Donna: Because IBM had been so great to my mother, she had had great career opportunities. She started as a secretary, and just kind of worked her way up to a staff position. She must have realized, and I didn’t that that’s a place where people could have opportunities. So it never occurred to me to go work anywhere else beside IBM. When I graduated from graduate school, IBM had a freeze on hiring so I couldn’t get it. Therefore I went to Texas Instruments and worked for a couple of years. That was such another stop of formation for me because I worked third shift at Texas Instruments in Versailles, Kentucky in the molding department so it was a bunch of grumpy old men, I shouldn’t say old men but grumpy men ,for sure, who worked third shift. When I look back on that, I thought I was pretty hot shot graduating with a masters degree in analytical chemistry, but it was there in that community where they accepted me as… Can you imagine these older guys having an African American woman as their supervisor?

Heidi: Wow, yeah.

Donna: So their boss.

Heidi: Yeah.

Donna: It started to show me the power of love, and how that can either form us, or deform us. I’ll never forget that community as being so welcoming in Versailles, Kentucky, of all places. My mother insisted that I work for IBM, so as soon as they opened, I was hired as a chemist there.

Heidi: So, you’re first job at IBM was a chemist. I don’t know what a chemist at IBM would do? What did you do?

Donna: If you recall, and you may not be able to, there was such a thing called typewriters, and we formulated the ink for the ribbons and formulated lift-off tapes. So chemists did that, chemists set up the processes for manufacturing inks. We did a lot of competitive analysis, understanding what our competition was doing, what sort of pigments they were using, that sort of thing. So IBM hired a lot of chemists to do that sort of work in Lexington because Lexington was pretty much the headquarters for the typewriter division.

Heidi: That’s awesome. And then you just like your mother, you moved your way.

Donna: Yeah, so what I didn’t know, again it’s kind of fun to lean back and think about this. IBM was a great place to work, and they had processes and programs in place to identify people throughout IBM, no matter where they were located, that might have potential to make it to the executive rights. They called it their High Potential Program.

Heidi: What a great company that would have that in place already.

● ITEMS

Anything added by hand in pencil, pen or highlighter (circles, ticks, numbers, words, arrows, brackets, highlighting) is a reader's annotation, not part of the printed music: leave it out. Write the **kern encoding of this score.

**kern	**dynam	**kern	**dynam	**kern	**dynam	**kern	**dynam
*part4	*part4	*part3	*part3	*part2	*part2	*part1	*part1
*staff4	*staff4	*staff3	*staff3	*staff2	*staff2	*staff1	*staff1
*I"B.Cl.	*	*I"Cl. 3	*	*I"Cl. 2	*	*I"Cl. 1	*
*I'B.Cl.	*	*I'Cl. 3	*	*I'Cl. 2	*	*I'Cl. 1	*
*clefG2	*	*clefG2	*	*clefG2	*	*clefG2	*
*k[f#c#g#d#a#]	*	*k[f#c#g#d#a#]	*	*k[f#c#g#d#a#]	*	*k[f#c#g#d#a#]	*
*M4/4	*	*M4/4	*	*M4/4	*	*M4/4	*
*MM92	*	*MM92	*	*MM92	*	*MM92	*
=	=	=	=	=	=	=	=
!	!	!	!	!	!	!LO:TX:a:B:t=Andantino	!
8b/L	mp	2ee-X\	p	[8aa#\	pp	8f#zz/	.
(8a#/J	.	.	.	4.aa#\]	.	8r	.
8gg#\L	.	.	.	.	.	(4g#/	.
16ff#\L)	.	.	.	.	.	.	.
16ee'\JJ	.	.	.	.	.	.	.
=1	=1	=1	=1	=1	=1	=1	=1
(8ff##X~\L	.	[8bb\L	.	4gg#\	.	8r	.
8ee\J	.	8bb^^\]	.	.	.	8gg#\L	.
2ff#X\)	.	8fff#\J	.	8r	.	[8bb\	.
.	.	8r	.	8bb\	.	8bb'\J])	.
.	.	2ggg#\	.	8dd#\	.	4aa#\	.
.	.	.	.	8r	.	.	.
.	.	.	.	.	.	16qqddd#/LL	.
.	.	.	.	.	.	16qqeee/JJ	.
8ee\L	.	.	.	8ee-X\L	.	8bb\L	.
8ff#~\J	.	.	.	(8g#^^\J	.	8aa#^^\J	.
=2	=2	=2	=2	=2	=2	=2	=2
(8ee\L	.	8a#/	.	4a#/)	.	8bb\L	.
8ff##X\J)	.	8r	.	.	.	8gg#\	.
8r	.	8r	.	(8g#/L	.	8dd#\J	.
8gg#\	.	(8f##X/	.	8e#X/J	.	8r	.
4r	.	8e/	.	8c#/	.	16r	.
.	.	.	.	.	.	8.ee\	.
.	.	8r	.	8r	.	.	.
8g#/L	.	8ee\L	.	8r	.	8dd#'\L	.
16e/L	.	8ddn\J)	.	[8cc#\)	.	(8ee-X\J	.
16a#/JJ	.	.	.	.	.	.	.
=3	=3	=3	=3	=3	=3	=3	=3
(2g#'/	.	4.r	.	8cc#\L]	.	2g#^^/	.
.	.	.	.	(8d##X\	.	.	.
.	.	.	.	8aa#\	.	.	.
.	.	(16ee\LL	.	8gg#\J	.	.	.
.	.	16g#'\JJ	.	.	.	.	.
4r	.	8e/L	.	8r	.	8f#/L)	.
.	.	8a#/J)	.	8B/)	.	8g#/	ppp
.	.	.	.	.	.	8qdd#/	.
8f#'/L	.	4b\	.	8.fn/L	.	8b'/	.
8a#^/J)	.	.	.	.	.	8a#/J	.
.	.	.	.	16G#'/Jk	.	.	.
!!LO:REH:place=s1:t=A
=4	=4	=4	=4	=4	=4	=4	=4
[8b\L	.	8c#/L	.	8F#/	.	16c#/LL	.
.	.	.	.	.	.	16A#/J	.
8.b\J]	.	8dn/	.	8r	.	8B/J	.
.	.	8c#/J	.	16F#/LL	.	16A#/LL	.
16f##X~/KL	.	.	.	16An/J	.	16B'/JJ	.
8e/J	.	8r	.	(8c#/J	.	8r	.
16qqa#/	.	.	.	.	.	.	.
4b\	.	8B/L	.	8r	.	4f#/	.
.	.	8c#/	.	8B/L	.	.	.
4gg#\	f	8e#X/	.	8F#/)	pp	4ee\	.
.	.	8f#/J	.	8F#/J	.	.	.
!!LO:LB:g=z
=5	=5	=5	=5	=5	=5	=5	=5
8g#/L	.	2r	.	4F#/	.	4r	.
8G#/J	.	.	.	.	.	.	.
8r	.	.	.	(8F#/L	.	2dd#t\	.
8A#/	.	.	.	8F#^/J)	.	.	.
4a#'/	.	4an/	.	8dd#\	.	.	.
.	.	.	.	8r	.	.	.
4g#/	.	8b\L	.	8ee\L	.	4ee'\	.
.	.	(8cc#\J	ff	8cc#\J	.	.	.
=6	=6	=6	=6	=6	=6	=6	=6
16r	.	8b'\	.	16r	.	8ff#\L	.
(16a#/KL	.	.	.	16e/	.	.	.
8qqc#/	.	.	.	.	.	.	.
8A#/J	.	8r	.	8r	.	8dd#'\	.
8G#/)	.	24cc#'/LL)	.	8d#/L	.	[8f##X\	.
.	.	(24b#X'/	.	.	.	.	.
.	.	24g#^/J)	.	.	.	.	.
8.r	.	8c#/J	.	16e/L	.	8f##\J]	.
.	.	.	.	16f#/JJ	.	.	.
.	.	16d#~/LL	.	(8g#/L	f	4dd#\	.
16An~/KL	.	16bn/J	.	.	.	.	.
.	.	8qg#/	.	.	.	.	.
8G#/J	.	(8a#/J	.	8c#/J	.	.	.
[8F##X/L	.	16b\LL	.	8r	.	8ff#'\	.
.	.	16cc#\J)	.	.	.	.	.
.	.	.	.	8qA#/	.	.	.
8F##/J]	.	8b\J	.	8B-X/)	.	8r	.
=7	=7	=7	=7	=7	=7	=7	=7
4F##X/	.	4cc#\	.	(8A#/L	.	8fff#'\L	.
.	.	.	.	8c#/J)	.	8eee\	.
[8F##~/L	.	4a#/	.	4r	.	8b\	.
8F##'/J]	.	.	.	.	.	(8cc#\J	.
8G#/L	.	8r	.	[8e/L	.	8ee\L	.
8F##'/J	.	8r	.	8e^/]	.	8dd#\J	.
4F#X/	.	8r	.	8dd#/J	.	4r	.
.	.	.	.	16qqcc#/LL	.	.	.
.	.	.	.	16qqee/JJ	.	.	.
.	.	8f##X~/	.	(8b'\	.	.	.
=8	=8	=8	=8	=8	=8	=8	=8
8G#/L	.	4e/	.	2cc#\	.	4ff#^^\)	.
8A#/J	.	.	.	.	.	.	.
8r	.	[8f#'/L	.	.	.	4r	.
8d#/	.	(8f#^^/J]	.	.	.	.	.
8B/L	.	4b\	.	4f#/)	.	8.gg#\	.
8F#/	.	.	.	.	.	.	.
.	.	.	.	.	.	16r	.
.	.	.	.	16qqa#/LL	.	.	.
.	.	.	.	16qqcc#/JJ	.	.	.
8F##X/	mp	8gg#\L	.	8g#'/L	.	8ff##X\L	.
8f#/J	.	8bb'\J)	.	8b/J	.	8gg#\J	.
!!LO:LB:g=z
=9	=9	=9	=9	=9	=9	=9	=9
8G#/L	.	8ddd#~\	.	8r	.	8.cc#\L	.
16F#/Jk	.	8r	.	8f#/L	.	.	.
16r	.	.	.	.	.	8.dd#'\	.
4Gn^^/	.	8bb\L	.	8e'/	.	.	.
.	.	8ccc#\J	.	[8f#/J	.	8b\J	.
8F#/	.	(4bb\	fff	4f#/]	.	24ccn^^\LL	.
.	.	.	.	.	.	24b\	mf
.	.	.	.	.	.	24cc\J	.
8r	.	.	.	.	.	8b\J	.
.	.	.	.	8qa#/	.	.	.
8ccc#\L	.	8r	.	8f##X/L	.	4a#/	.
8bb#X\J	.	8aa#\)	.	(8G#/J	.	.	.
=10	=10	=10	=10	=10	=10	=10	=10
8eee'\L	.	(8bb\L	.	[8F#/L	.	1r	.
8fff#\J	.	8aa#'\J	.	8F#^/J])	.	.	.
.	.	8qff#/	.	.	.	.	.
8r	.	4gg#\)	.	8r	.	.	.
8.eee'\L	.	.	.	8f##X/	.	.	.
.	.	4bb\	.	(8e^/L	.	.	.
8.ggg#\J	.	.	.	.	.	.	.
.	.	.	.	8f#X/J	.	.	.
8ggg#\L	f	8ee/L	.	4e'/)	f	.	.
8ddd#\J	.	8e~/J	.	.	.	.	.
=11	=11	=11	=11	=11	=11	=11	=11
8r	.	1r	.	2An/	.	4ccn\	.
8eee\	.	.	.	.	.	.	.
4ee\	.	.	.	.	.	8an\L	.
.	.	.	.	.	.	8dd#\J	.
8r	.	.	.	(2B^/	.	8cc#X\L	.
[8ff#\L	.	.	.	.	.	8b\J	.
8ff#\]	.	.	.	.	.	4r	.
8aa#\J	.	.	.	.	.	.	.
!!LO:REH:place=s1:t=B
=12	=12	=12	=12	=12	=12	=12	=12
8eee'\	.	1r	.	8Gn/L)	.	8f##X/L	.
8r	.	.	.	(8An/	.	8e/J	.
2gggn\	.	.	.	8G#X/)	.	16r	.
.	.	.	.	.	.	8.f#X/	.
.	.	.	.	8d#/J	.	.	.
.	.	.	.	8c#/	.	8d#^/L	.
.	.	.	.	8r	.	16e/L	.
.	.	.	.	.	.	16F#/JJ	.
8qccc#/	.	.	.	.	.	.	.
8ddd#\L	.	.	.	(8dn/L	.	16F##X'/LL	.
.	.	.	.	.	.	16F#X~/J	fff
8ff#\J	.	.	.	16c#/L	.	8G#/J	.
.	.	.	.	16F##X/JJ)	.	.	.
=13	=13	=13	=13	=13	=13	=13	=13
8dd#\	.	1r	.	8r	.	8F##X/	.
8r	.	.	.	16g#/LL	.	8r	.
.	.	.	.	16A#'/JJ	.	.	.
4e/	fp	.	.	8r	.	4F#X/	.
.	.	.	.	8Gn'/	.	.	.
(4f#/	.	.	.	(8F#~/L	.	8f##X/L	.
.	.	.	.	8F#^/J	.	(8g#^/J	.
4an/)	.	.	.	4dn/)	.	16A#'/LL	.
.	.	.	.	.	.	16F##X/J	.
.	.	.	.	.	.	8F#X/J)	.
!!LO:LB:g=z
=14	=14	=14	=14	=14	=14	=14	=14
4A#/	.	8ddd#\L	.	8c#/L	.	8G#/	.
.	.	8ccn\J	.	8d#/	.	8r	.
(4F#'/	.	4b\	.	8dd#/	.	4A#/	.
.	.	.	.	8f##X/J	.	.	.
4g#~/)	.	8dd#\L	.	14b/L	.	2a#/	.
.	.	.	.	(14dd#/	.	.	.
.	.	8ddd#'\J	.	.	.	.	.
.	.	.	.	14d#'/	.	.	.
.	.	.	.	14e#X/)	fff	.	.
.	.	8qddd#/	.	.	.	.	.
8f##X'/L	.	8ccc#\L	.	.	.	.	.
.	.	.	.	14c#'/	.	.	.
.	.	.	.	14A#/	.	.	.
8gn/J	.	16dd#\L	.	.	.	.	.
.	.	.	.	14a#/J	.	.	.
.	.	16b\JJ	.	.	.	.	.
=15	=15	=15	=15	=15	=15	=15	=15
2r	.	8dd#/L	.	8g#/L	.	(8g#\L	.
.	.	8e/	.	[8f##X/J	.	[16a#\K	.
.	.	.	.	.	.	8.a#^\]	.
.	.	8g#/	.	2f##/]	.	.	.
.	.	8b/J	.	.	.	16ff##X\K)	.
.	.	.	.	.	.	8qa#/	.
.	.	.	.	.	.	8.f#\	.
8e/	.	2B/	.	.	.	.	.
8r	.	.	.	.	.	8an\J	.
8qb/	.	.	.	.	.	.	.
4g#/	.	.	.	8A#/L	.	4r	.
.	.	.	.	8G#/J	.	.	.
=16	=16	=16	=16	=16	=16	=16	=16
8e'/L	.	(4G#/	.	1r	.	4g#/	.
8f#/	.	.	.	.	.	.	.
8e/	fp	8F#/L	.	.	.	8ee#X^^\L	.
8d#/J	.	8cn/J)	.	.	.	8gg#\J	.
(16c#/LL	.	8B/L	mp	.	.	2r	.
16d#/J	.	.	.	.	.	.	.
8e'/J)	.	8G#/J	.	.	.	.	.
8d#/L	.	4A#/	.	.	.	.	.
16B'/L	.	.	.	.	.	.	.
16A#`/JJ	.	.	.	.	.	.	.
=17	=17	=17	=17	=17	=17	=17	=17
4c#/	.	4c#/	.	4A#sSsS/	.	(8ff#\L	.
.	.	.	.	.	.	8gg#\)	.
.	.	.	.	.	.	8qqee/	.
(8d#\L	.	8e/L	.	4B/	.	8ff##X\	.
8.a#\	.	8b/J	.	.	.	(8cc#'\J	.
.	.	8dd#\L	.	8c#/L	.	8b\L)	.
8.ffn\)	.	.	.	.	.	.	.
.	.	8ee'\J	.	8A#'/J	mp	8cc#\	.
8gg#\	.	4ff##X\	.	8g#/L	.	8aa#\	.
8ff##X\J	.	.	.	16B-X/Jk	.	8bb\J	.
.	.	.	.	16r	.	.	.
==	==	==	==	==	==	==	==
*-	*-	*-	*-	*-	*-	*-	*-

● PROBLEM DESCRIPTION
Summarize the interview excerpt in three sentences. The rows are separate material from the interview excerpt.

● SOLUTION FOR THIS EXERCISE
Because IBM had a hiring freeze when Donna finished graduate school, she spent a couple of years at Texas Instruments. There she worked third shift in the molding department in Versailles, Kentucky, where a community of men welcomed her as their supervisor. Once IBM began hiring again, she joined it in Lexington as a chemist formulating typewriter ribbon ink and lift-off tapes, and she notes that IBM ran a High Potential Program to identify employees who might reach the executive ranks.